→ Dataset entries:
####################
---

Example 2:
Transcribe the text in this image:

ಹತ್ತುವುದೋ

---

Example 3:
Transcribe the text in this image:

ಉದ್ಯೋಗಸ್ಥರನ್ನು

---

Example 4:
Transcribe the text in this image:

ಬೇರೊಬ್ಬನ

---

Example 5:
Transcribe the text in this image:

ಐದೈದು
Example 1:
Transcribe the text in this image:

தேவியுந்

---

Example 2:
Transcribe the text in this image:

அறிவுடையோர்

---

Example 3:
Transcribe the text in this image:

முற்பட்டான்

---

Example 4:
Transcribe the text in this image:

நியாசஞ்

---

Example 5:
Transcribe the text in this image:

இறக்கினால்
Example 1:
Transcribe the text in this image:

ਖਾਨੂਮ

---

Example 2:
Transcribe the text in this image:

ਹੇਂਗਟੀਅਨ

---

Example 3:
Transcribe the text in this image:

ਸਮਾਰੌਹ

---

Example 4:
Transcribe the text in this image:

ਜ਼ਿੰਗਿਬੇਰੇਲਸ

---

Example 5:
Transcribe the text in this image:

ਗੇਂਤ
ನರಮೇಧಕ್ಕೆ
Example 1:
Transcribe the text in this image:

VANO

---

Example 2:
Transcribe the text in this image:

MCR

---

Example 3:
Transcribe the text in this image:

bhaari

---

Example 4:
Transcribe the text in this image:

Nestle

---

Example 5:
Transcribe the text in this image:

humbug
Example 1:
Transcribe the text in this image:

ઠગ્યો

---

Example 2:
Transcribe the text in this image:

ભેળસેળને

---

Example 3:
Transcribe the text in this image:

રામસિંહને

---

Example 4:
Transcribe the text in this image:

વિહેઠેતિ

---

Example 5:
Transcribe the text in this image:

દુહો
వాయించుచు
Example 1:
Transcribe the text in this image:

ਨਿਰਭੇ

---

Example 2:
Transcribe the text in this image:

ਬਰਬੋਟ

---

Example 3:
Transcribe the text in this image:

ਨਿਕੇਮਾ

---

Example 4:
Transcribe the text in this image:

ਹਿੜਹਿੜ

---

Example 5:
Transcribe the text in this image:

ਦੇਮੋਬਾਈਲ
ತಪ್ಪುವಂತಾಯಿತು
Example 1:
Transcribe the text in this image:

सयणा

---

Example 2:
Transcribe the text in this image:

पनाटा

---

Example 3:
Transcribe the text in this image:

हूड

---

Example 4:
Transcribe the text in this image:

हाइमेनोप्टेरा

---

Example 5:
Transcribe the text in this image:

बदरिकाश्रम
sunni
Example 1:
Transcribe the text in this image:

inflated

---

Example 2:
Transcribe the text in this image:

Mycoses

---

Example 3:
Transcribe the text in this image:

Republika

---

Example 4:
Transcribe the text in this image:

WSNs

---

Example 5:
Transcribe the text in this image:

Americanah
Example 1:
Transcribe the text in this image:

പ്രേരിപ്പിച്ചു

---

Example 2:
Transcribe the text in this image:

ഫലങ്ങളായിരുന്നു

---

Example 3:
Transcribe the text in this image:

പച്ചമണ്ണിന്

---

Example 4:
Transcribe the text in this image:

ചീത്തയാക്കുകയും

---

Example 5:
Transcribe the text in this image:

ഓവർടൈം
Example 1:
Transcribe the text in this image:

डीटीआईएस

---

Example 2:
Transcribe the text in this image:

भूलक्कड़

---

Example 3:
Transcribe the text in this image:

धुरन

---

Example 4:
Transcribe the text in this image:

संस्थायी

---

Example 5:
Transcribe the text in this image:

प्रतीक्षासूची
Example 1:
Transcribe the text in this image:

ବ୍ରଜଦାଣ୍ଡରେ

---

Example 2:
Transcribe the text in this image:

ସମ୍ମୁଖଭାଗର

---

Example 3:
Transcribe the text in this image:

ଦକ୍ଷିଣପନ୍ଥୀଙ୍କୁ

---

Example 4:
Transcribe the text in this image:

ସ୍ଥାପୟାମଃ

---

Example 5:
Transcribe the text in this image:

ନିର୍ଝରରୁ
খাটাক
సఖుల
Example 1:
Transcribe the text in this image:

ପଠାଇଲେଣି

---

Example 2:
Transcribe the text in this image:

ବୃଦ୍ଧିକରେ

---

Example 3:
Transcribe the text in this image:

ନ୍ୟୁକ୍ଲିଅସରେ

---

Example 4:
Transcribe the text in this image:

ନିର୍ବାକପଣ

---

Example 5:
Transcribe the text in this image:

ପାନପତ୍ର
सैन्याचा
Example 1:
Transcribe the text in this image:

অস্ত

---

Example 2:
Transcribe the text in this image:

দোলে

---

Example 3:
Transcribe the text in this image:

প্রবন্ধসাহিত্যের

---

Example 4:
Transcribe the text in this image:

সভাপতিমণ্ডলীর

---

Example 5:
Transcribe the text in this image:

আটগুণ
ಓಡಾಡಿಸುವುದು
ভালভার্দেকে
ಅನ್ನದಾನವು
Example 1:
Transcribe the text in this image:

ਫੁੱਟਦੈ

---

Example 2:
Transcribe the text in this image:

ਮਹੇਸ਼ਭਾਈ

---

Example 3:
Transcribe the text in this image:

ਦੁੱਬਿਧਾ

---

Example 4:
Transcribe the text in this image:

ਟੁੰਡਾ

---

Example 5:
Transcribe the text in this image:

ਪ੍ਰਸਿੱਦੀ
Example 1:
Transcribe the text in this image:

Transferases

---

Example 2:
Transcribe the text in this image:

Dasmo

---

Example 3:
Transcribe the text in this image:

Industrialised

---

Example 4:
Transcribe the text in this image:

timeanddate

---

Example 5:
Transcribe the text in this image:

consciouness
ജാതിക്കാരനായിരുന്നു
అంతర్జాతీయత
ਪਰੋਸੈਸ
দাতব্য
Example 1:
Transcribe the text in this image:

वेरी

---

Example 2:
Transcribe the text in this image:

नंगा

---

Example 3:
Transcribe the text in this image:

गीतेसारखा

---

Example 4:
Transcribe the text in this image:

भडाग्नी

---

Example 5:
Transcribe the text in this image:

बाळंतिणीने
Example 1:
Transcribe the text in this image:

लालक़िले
####################
→ What needs to be done: Output the data in full, exactly as it stands.

→ Solution:
---

Example 2:
Transcribe the text in this image:

ಹತ್ತುವುದೋ

---

Example 3:
Transcribe the text in this image:

ಉದ್ಯೋಗಸ್ಥರನ್ನು

---

Example 4:
Transcribe the text in this image:

ಬೇರೊಬ್ಬನ

---

Example 5:
Transcribe the text in this image:

ಐದೈದು
Example 1:
Transcribe the text in this image:

தேவியுந்

---

Example 2:
Transcribe the text in this image:

அறிவுடையோர்

---

Example 3:
Transcribe the text in this image:

முற்பட்டான்

---

Example 4:
Transcribe the text in this image:

நியாசஞ்

---

Example 5:
Transcribe the text in this image:

இறக்கினால்
Example 1:
Transcribe the text in this image:

ਖਾਨੂਮ

---

Example 2:
Transcribe the text in this image:

ਹੇਂਗਟੀਅਨ

---

Example 3:
Transcribe the text in this image:

ਸਮਾਰੌਹ

---

Example 4:
Transcribe the text in this image:

ਜ਼ਿੰਗਿਬੇਰੇਲਸ

---

Example 5:
Transcribe the text in this image:

ਗੇਂਤ
ನರಮೇಧಕ್ಕೆ
Example 1:
Transcribe the text in this image:

VANO

---

Example 2:
Transcribe the text in this image:

MCR

---

Example 3:
Transcribe the text in this image:

bhaari

---

Example 4:
Transcribe the text in this image:

Nestle

---

Example 5:
Transcribe the text in this image:

humbug
Example 1:
Transcribe the text in this image:

ઠગ્યો

---

Example 2:
Transcribe the text in this image:

ભેળસેળને

---

Example 3:
Transcribe the text in this image:

રામસિંહને

---

Example 4:
Transcribe the text in this image:

વિહેઠેતિ

---

Example 5:
Transcribe the text in this image:

દુહો
వాయించుచు
Example 1:
Transcribe the text in this image:

ਨਿਰਭੇ

---

Example 2:
Transcribe the text in this image:

ਬਰਬੋਟ

---

Example 3:
Transcribe the text in this image:

ਨਿਕੇਮਾ

---

Example 4:
Transcribe the text in this image:

ਹਿੜਹਿੜ

---

Example 5:
Transcribe the text in this image:

ਦੇਮੋਬਾਈਲ
ತಪ್ಪುವಂತಾಯಿತು
Example 1:
Transcribe the text in this image:

सयणा

---

Example 2:
Transcribe the text in this image:

पनाटा

---

Example 3:
Transcribe the text in this image:

हूड

---

Example 4:
Transcribe the text in this image:

हाइमेनोप्टेरा

---

Example 5:
Transcribe the text in this image:

बदरिकाश्रम
sunni
Example 1:
Transcribe the text in this image:

inflated

---

Example 2:
Transcribe the text in this image:

Mycoses

---

Example 3:
Transcribe the text in this image:

Republika

---

Example 4:
Transcribe the text in this image:

WSNs

---

Example 5:
Transcribe the text in this image:

Americanah
Example 1:
Transcribe the text in this image:

പ്രേരിപ്പിച്ചു

---

Example 2:
Transcribe the text in this image:

ഫലങ്ങളായിരുന്നു

---

Example 3:
Transcribe the text in this image:

പച്ചമണ്ണിന്

---

Example 4:
Transcribe the text in this image:

ചീത്തയാക്കുകയും

---

Example 5:
Transcribe the text in this image:

ഓവർടൈം
Example 1:
Transcribe the text in this image:

डीटीआईएस

---

Example 2:
Transcribe the text in this image:

भूलक्कड़

---

Example 3:
Transcribe the text in this image:

धुरन

---

Example 4:
Transcribe the text in this image:

संस्थायी

---

Example 5:
Transcribe the text in this image:

प्रतीक्षासूची
Example 1:
Transcribe the text in this image:

ବ୍ରଜଦାଣ୍ଡରେ

---

Example 2:
Transcribe the text in this image:

ସମ୍ମୁଖଭାଗର

---

Example 3:
Transcribe the text in this image:

ଦକ୍ଷିଣପନ୍ଥୀଙ୍କୁ

---

Example 4:
Transcribe the text in this image:

ସ୍ଥାପୟାମଃ

---

Example 5:
Transcribe the text in this image:

ନିର୍ଝରରୁ
খাটাক
సఖుల
Example 1:
Transcribe the text in this image:

ପଠାଇଲେଣି

---

Example 2:
Transcribe the text in this image:

ବୃଦ୍ଧିକରେ

---

Example 3:
Transcribe the text in this image:

ନ୍ୟୁକ୍ଲିଅସରେ

---

Example 4:
Transcribe the text in this image:

ନିର୍ବାକପଣ

---

Example 5:
Transcribe the text in this image:

ପାନପତ୍ର
सैन्याचा
Example 1:
Transcribe the text in this image:

অস্ত

---

Example 2:
Transcribe the text in this image:

দোলে

---

Example 3:
Transcribe the text in this image:

প্রবন্ধসাহিত্যের

---

Example 4:
Transcribe the text in this image:

সভাপতিমণ্ডলীর

---

Example 5:
Transcribe the text in this image:

আটগুণ
ಓಡಾಡಿಸುವುದು
ভালভার্দেকে
ಅನ್ನದಾನವು
Example 1:
Transcribe the text in this image:

ਫੁੱਟਦੈ

---

Example 2:
Transcribe the text in this image:

ਮਹੇਸ਼ਭਾਈ

---

Example 3:
Transcribe the text in this image:

ਦੁੱਬਿਧਾ

---

Example 4:
Transcribe the text in this image:

ਟੁੰਡਾ

---

Example 5:
Transcribe the text in this image:

ਪ੍ਰਸਿੱਦੀ
Example 1:
Transcribe the text in this image:

Transferases

---

Example 2:
Transcribe the text in this image:

Dasmo

---

Example 3:
Transcribe the text in this image:

Industrialised

---

Example 4:
Transcribe the text in this image:

timeanddate

---

Example 5:
Transcribe the text in this image:

consciouness
ജാതിക്കാരനായിരുന്നു
అంతర్జాతీయత
ਪਰੋਸੈਸ
দাতব্য
Example 1:
Transcribe the text in this image:

वेरी

---

Example 2:
Transcribe the text in this image:

नंगा

---

Example 3:
Transcribe the text in this image:

गीतेसारखा

---

Example 4:
Transcribe the text in this image:

भडाग्नी

---

Example 5:
Transcribe the text in this image:

बाळंतिणीने
Example 1:
Transcribe the text in this image:

लालक़िले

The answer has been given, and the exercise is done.